相殺とは、双方が互いに同じ種類の債務を負担している場合に、その債務を重なる部分で消滅させることをいいます。簡単に言うと、A会社がB会社に対して持っている売掛金債権(自働債権といいます)1000万円と、B会社に対する借入金債務(受働債権といいます)500万円を対当額で消滅させる意思表示をすると、500万円の売掛金債権だけ残るということです。

 相殺は、簡単な決済手段として知られていますが、A会社としては1000万円の売掛金債権のうち500万円は優先的に回収することができたということになり、このような優先的な債権回収手段(担保としての機能)としての意味も持っています。

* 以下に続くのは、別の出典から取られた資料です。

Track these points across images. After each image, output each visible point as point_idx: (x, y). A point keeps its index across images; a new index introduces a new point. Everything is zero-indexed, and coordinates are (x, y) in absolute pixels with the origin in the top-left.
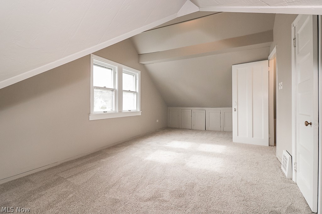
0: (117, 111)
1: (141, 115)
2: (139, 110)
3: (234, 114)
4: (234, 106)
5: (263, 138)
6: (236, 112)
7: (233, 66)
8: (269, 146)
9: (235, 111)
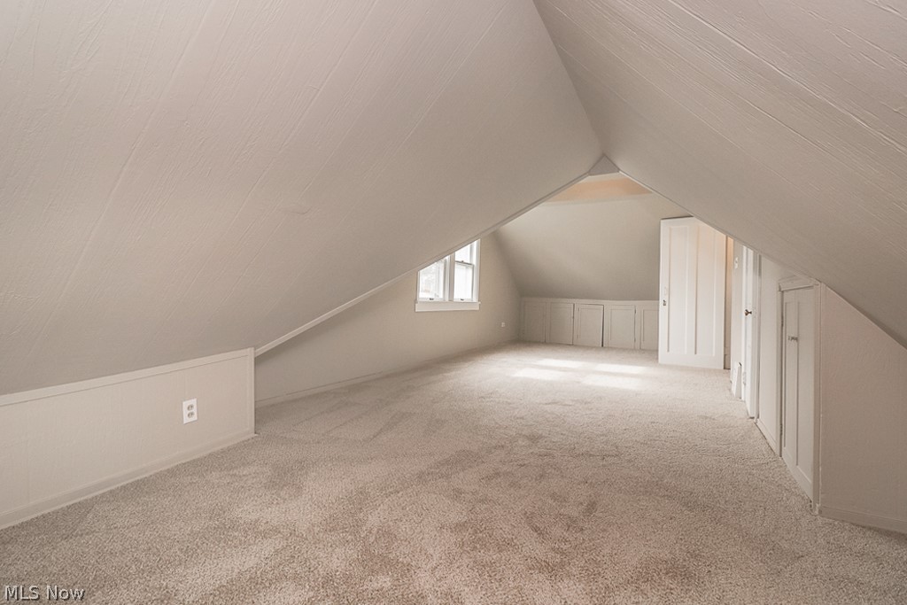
0: (447, 299)
1: (478, 309)
2: (475, 300)
3: (663, 310)
4: (663, 296)
5: (714, 355)
6: (667, 307)
7: (662, 221)
8: (725, 368)
9: (664, 305)
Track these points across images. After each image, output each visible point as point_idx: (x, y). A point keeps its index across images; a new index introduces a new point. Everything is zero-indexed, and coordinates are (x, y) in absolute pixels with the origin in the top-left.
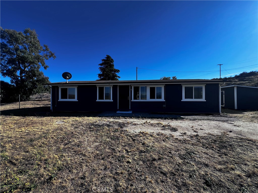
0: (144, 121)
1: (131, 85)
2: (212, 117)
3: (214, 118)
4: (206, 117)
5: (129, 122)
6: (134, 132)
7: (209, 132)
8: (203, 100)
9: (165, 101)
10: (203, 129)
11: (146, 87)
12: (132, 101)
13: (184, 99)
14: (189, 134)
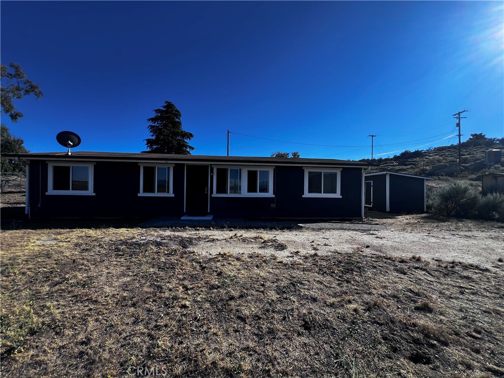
0: (232, 234)
1: (211, 165)
2: (348, 225)
3: (351, 225)
4: (339, 225)
5: (201, 237)
6: (207, 255)
7: (336, 249)
8: (338, 195)
9: (274, 196)
10: (328, 245)
11: (240, 170)
12: (213, 196)
13: (307, 194)
14: (304, 253)
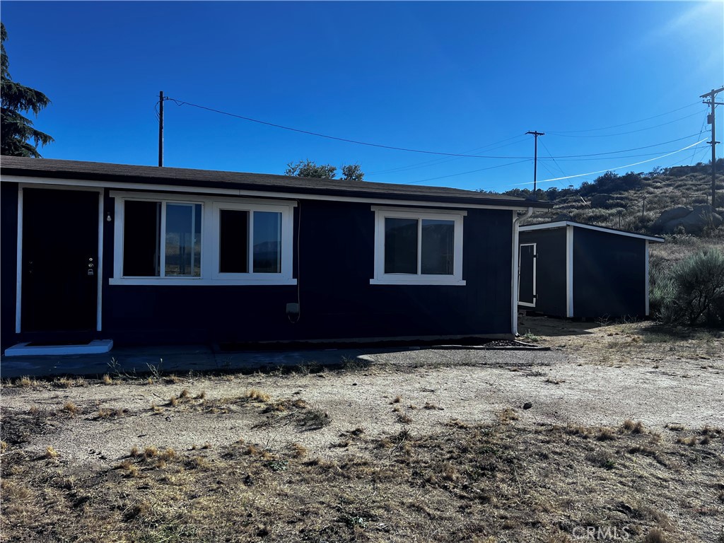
0: (171, 391)
1: (107, 190)
2: (482, 353)
3: (489, 353)
4: (459, 355)
5: (74, 406)
6: (93, 459)
7: (455, 416)
8: (456, 278)
9: (294, 282)
10: (433, 408)
11: (198, 208)
12: (112, 282)
13: (380, 277)
14: (376, 432)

 相殺ができるためには、①共に債権を有すること、②債権が同種の目的を有すること、③自働債権が弁済期にあること(法律上は両方の債権が弁済期にあることが必要ですが受働債権の期限の利益は放棄すればよいので自働債権だけで足ります)、④性質上相殺が許される者であること、が必要であります。ただし、これら4つの要件を満たしても、①当事者が反対の合意をした場合、②性質上相殺できない(受働債権とできない)場合、③自働債権に抗弁権がついている場合、には相殺をすることができません。

 ただし、相殺の方法や要件、効果について当事者間で特別の合意をすることは妨げられません。また、相殺の予約として、一定の事由が発生した場合に意思表示を待たずに当然に相殺の効果が発生する旨を定めたり、手形を不渡りにした場合には自働債権について債務者は期限の利益を喪失して受働債権については期限の利益を放棄して当然に相殺適状が発生する旨を合意したりすることもできます。

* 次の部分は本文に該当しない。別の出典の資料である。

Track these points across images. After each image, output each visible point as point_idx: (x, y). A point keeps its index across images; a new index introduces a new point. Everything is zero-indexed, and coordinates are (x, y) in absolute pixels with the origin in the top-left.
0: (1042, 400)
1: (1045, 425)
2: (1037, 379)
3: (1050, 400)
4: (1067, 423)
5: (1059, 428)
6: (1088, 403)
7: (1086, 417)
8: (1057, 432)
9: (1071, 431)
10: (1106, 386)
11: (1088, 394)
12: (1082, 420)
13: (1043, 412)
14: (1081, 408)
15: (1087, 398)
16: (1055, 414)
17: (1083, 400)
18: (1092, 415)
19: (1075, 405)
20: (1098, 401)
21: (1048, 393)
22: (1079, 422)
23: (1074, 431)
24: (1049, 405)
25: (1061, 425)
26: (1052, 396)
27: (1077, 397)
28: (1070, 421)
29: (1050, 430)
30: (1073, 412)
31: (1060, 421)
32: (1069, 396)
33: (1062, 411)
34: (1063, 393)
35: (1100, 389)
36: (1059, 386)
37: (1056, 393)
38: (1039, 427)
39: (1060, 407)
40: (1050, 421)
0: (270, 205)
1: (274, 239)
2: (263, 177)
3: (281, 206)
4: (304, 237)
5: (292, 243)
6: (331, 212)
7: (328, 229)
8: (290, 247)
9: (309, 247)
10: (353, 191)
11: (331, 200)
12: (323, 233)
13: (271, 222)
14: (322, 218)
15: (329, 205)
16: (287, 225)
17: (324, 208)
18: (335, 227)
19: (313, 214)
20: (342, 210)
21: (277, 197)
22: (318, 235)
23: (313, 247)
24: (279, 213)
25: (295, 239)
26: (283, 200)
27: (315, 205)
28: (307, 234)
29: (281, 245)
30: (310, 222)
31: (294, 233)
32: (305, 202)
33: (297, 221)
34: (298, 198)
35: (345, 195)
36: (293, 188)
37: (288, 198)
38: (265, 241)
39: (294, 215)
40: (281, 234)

 このようなものの発展型として三角相殺があります。これは平成7年の最高裁(最判平成7年7月18日判時1570号60頁)で問題となった事案でありますが、甲(丙の子会社)が乙に対して給油代金債権(A債権)を持っており、乙は丙に対して請負代金債権(B債権)を持っており、甲乙間でA債権とB債権の相殺予約の合意をしてありました。しかし、乙に対して租税債権を有していた国がB債権を差し押さえました。甲は相殺予約に従いA債権とB債権との相殺を主張して国の差押えに対抗しました。このような三角相殺の予約の有効性が問題になったのであります。

 最高裁は、このような相殺予約の趣旨が明確でないこと、実質的に相殺の意思表示のときに債権譲渡がなされたのと変わらないことを理由に甲は国に対抗できないと判断しました。

 三角相殺は、このように最高裁で認められてはいませんが、そのもの自体を否定されたものではないと思われます。債権譲渡と性質が似ていると判断していること、本件は甲乙間のみの合意であったことからすると、甲乙丙の三社間で合意をする、ないし甲乙間で合意した上で確定日付ある証書で乙が丙に通知するなどの方法を取っていれば、国に対抗する余地があったのではないかと思われます。ですから、この最高裁判例をもって三角相殺を否定したものであると考えるのは早急に過ぎるでしょう。ただし、認められていないという事案があることは確かですから、国税債権の差押えを受ける前に、きちんと債権譲渡をして確定日付を取って対抗できるようにしておくのが安全かもしれませんね。

 相殺というのは使い勝手がいいものですが、相殺契約を多用すると認められない形態になってしまうこともありますので、十分に注意して利用するのが良いでしょう。